Le contrat de 1772 évoque déjà l’existence de plusieurs fours à Chaumont et le projet de construction d’un « un petit four à la mode des faiseurs de carreaux à Paris » destiné à Jean-Baptiste Nini à qui est principalement confié la gravure du cristal et la formation des futurs ouvriers de la cristallerie. Le sculpteur consacre le reste de son temps à la réalisation de médaillons sculptés en terre cuite qui ont fait sa réputation.
L’article 9 du contrat précise encore que « la présente société finira par la mort du dudit Sr Nini seullement ». L’année même du décès de Jean-Baptiste Nini en 1786, la cristallerie royale du Creusot s’est dotée de deux fours coniques répartis symétriquement dans la cour du château de la cristallerie dont la construction a été confiée par Louis XVI à la reine Marie-Antoinette.

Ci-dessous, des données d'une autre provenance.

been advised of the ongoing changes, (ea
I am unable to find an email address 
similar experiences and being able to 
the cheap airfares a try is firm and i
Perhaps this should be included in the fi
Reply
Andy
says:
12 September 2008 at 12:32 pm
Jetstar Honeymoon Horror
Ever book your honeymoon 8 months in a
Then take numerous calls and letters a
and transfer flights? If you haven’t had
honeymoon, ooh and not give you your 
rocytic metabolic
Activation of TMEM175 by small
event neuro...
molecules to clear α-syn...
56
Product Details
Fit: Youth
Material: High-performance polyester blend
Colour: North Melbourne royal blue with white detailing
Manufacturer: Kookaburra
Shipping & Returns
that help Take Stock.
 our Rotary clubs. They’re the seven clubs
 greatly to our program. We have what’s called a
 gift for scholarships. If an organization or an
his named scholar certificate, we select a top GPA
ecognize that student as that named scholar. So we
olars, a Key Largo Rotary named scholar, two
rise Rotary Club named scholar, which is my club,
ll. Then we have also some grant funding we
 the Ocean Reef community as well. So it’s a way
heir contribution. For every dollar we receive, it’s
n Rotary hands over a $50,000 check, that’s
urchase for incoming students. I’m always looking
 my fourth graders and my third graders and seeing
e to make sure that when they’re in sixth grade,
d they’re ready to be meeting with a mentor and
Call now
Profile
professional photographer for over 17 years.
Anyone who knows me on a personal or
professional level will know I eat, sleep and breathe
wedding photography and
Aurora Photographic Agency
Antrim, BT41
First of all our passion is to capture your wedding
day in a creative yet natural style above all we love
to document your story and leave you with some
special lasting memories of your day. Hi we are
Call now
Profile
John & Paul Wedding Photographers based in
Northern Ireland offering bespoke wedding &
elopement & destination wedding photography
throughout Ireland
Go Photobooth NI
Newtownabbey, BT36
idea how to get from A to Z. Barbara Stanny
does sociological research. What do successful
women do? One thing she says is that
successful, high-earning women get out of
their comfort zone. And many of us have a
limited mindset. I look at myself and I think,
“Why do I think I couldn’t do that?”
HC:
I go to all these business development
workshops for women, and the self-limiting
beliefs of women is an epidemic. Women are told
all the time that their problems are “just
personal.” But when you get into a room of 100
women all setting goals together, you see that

Après la mort de Jean-Baptiste Nini sans doute et avant 1847, le four de Chaumont a été privé de sa cheminée et coiffé d’une toiture à coyaux - à l’imitation de celles des tours du château. Ensuite une autre couverture à mi-hauteur a encore transformé l’apparence du bâtiment lors de la construction des écuries entreprise par l’architecte Paul-Ernest Sanson en 1877.
007 - 3 P 2_45_2
Cet extrait du cadastre napoléonien de la commune de Chaumont-sur-Loire permet de localiser la manufacture de cristaux et de céramique dirigée par Jean-Baptiste Nini à une centaine de mètres du château au lieudit les Places. Le château passa ensuite dans les mains de la famille de Broglie, à la suite du mariage de mademoiselle Say, propriétaire après la famille Le Ray, avec Amédée de Broglie, qui poursuivit la modification profonde de l’aspect du domaine.